Taipei’s defence ministry announced in January that it would allow more than 200 women to join voluntary reservist training for the first time as part of efforts to bolster its forces.
“You may not see any ‘Rambos’ here,” ministry spokesman Sun Li-fang told reporters on Tuesday after 14 former women soldiers took part in the five-day training programme in Taoyuan city.
“But what you will see are our male and also the first batch of female reservist soldiers who are willing to use their time to return to the barracks for training,” he said.
“I think this is very important in ensuring our country’s safety and demonstrating the people’s resolve in protecting our country.”
Taiwanese men are required to do mandatory military service and reservist training, but women can also volunteer to serve in the armed forces.
On Tuesday the former women soldiers pulled gas masks over the heads, crawled across a playground, patrolled streets by a temple and performed other mock defence exercises.
“Poisonous gas dissipated, clear to take off masks!” one of their officers yelled before they quickly removed their gear.

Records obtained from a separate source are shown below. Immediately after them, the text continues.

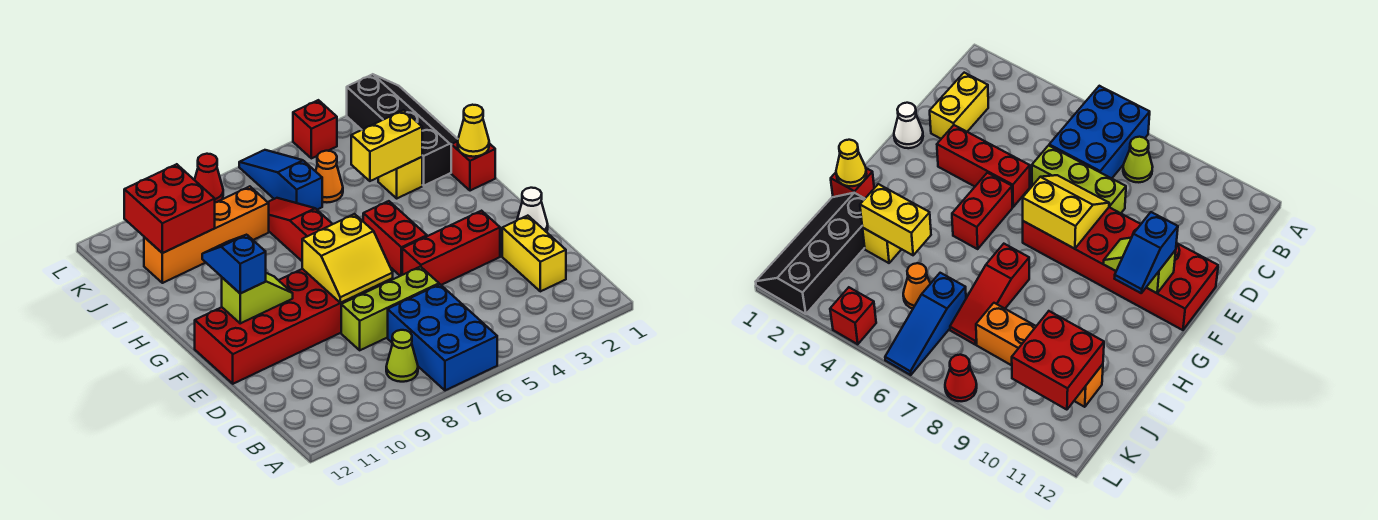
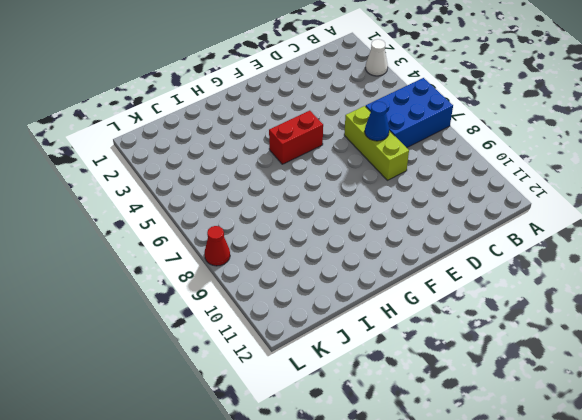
white 1x1 cone [366,39,388,76] -> white 1x1 cone moved to [517,188,548,232]
blue 1x1 cone [365,102,389,141] -> none
none -> lime 1x1 cone [386,330,418,382]
none -> yellow 1x2 brick [502,216,566,291]
none -> red 1x3 brick [402,211,500,285]

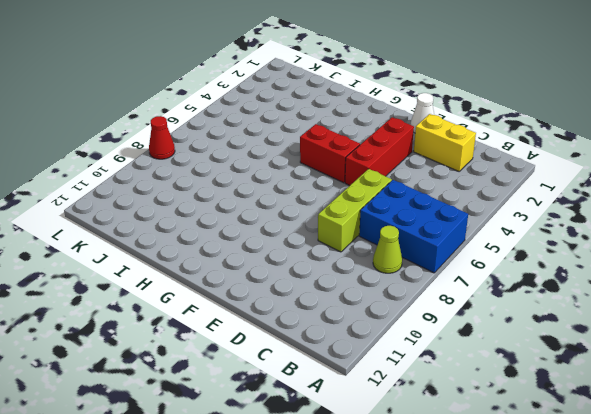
none -> red 2x6 brick [195,269,393,384]
none -> red 1x1 brick [451,141,495,191]
none -> red 1x3 slope [268,198,332,261]

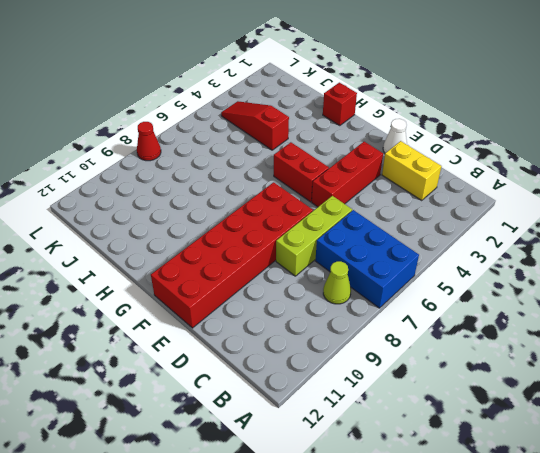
red 1x3 slope [221,101,289,150] -> red 1x3 slope moved to [268,198,332,261]
none -> black 2x4 slope [347,74,458,186]
none -> yellow 1x1 brick [378,157,422,198]
none -> orange 1x1 cone [316,151,343,202]

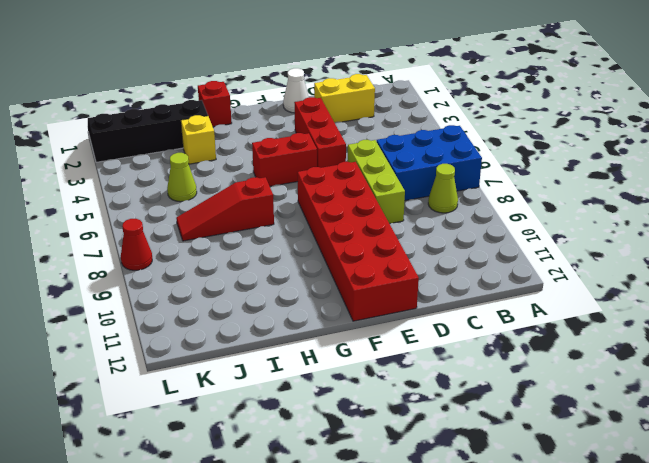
lime 1x1 cone [167,153,197,202] -> orange 1x1 cone [316,151,343,202]
none -> blue 1x3 slope [239,150,322,210]
none -> orange 1x4 brick [144,186,269,283]
none -> red 1x1 brick [293,100,337,158]

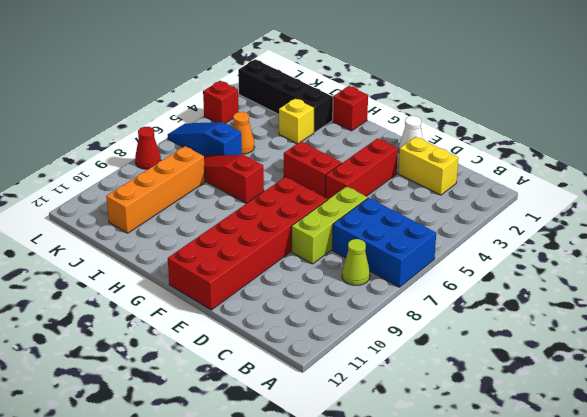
none -> yellow 2x2 slope [302,214,393,303]
none -> lime 1x2 slope [222,273,293,323]
none -> yellow 1x1 cone [458,105,489,157]

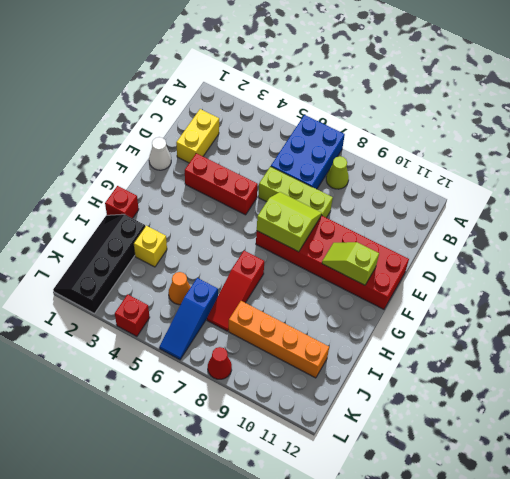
lime 2x2 slope [257,192,322,252] -> yellow 2x2 slope [302,214,393,303]
none -> red 1x2 brick [363,201,427,276]
none -> yellow 1x1 cone [458,105,489,157]
none -> yellow 1x2 brick [351,110,422,181]

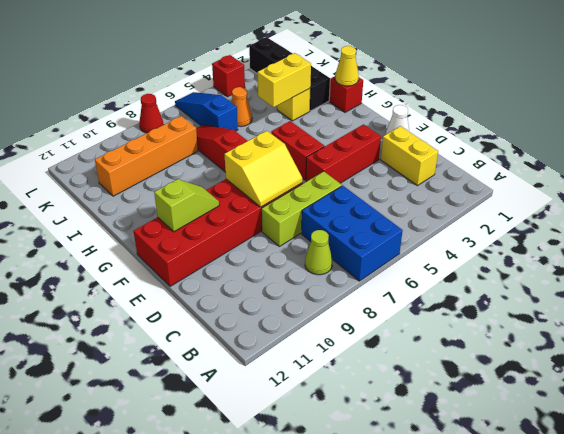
none -> red 2x2 brick [124,164,215,253]
none -> blue 1x2 slope [202,235,266,293]

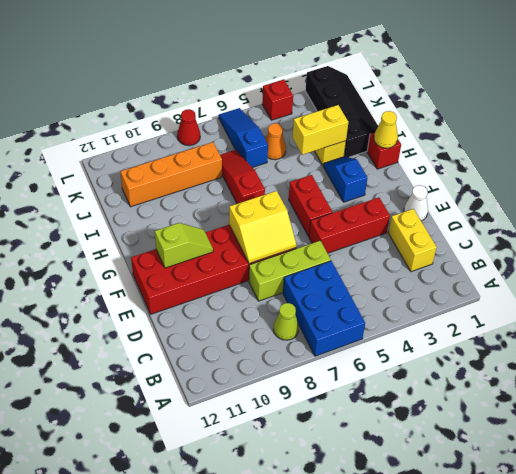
blue 1x2 slope [323,157,367,202] -> blue 1x2 slope moved to [202,235,266,293]
none -> red 2x2 brick [124,164,215,253]

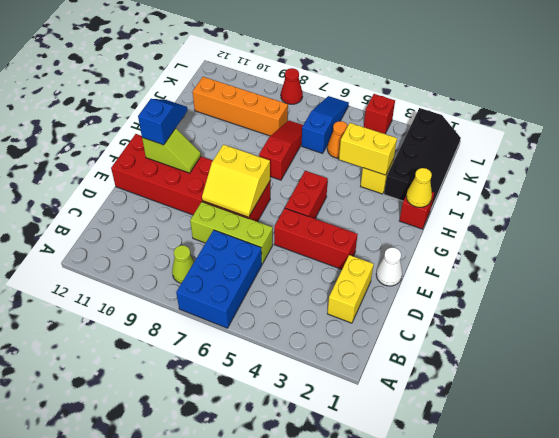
none -> red 2x2 brick [124,164,215,253]

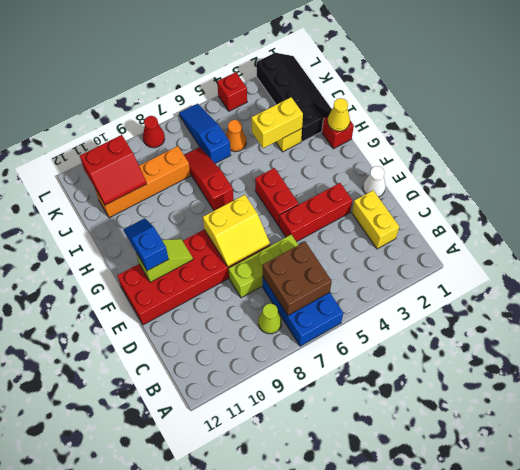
brown 2x2 brick [263,242,332,315] -> none
red 2x2 slope [80,135,147,205] -> red 2x2 brick [124,164,215,253]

Reservist Tang Mi — who is a realtor — said that “with no country, there’s no home”.
“That’s why I’m here — because what concerns the country is everyone’s business,” the 26-year-old said.
Military analysts have urged Taiwan to do more to boost its reservists and prepare the civilian population for a potential invasion, including by allowing more women to train.
Some lawmakers have proposed including women in some form of mandatory service.
Tensions between Taipei and Beijing soared last year after China staged massive military exercises around the island in response to then-US House Speaker Nancy Pelosi’s visit to Taiwan.
Last month, Beijing conducted war games simulating a blockade of the island in protest against a meeting between Taiwanese President Tsai Ing-wen and Pelosi’s successor Kevin McCarthy in California.